>> BEGIN

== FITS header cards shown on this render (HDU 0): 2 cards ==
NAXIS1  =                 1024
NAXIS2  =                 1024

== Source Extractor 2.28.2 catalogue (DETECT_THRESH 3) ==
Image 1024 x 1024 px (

>> END

*TASK DIRECTIONS:* Reproduce the material above in full, substituting "catalog" for each occurrence of "catalogue" and leaving everything else unchanged.

*FULL ANSWER:*
== FITS header cards shown on this render (HDU 0): 2 cards ==
NAXIS1  =                 1024
NAXIS2  =                 1024

== Source Extractor 2.28.2 catalog (DETECT_THRESH 3) ==
Image 1024 x 1024 px (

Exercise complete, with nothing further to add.